Adapun dalam kasus ini menurut Kejagung, PT Pertamina Patra Niaga diduga membeli Pertalite untuk kemudian 'diolah' menjadi Pertamax. Lalu saat pembelian, Pertalite itu dibeli dengan harga Pertamax.
"Dalam pengadaan produk kilang oleh PT Pertamina Patra Niaga, Tersangka RS melakukan pembelian (pembayaran) untuk Ron 92 (Pertamax), padahal sebenarnya hanya membeli Ron 90 (Pertalite) atau lebih rendah kemudian dilakukan blending di Storage/Depo untuk menjadi Ron 92," demikian keterangan Kejagung dikutip, Selasa 25 Februari 2025.

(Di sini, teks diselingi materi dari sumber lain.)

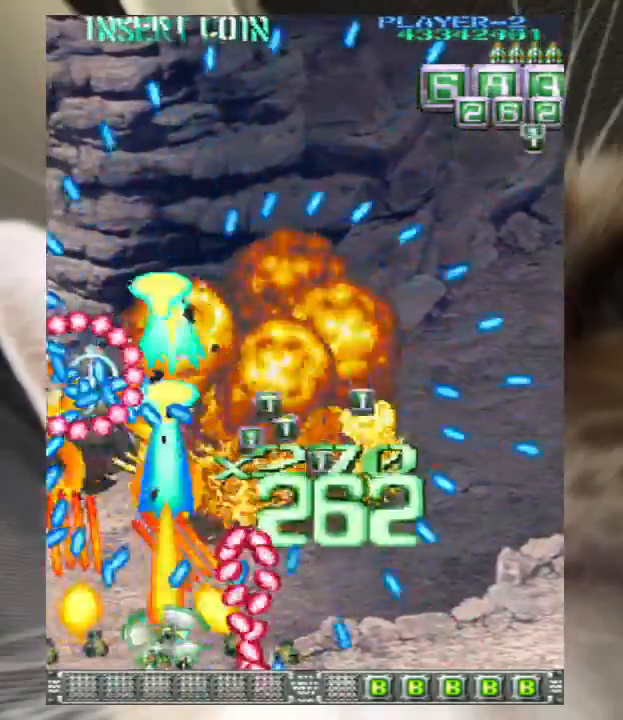
{"keys": ["down", "z"], "events": [[133, "right", "down"], [233, "right", "up"]]}
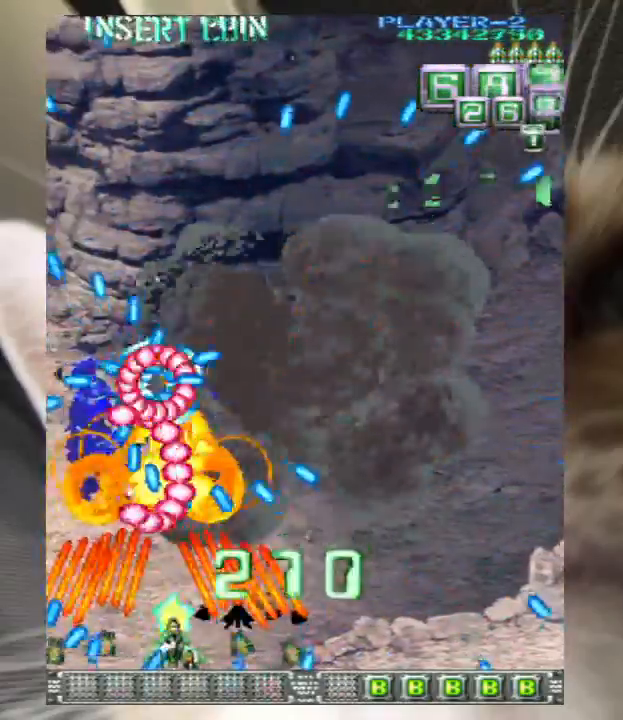
{"keys": ["down", "z"], "events": []}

Dalam hal ini Direktur Utama PT Pertamina Patra Niaga Riva Siahaan (RS) bersama SDS, dan AP sendiri, memenangkan DMUT/broker minyak mentah dan produk kilang yang diduga dilakukan secara melawan hukum.
Sementara, tersangka DM dan GRJ melakukan komunikasi dengan tersangka AP untuk memperoleh harga tinggi (spot) pada saat syarat belum terpenuhi dan mendapatkan persetujuan dari SDS untuk impor produk kilang.
Baca juga: Buntut Korupsi Minyak Mentah, DPR Panggil Erick Thohir dan Bos Pertamina
Dalam pengadaan produk kilang oleh PT Pertamina Patra Niaga, Riva kemudian melakukan pembelian untuk produk Pertamax (Ron 92). Padahal sebenarnya, hanya membeli Pertalite (Ron 90) atau lebih rendah.
Lalu, Pertalite tersebut di-blending di Storage/Depo untuk menjadi Ron 92. Padahal, hal tersebut tidak diperbolehkan. Selanjutnya, pada saat telah dilakukan pengadaan impor minyak mentah dan impor produk kilang, diperoleh fakta adanya mark up kontrak shipping yang dilakukan Yoki selaku Dirut PT Pertamina International Shipping.
Negara mengeluarkan fee sebesar 13 hingga 15 persen secara melawan hukum, sehingga tersangka MKAR mendapatkan keuntungan dari transaksi itu.
"Pada saat kebutuhan minyak dalam negeri mayoritas diperoleh dari produk impor secara melawan hukum, maka komponen harga dasar yang dijadikan acuan untuk penetapan HIP (Harga Index Pasar) Bahan Bakar Minyak (BBM) untuk dijual kepada masyarakat menjadi mahal/tinggi sehingga dijadikan dasar pemberian kompensasi maupun subsidi BBM setiap tahun dari APBN," kata Kejagung.
Baca juga: Respons BUMN Usai 2 Dirut Anak Usaha Pertamina jadi Tersangka Korupsi Tata Kelola Minyak
Akibat perbuatan, tersebut, negara mengalami kerugian sekitar Rp193,7 triliun.
Berdasarkan alat bukti permulaan yang cukup, Tim Penyidik menetapkan 7 (tujuh) orang Tersangka yakni sebagai berikut:
1. RS selaku Direktur Utama PT Pertamina Patra Niaga.
2. SDS selaku Direktur Feedstock and Product Optimalization PT Kilang Pertamina Internasional.
3. YF selaku Direktur Utama PT Pertamina International Shipping.
4. AP selaku VP Feedstock Management PT Kilang Pertamina Internasional.
5. MKAR selaku Beneficial Owner PT Navigator Khatulistiwa.
6. DW selaku Komisaris PT Navigator Khatulistiwa dan Komisaris PT Jenggala Maritim.
7. GRJ selaku Komisaris PT Jenggala Maritim dan Direktur Utama PT Orbit Terminal Merak.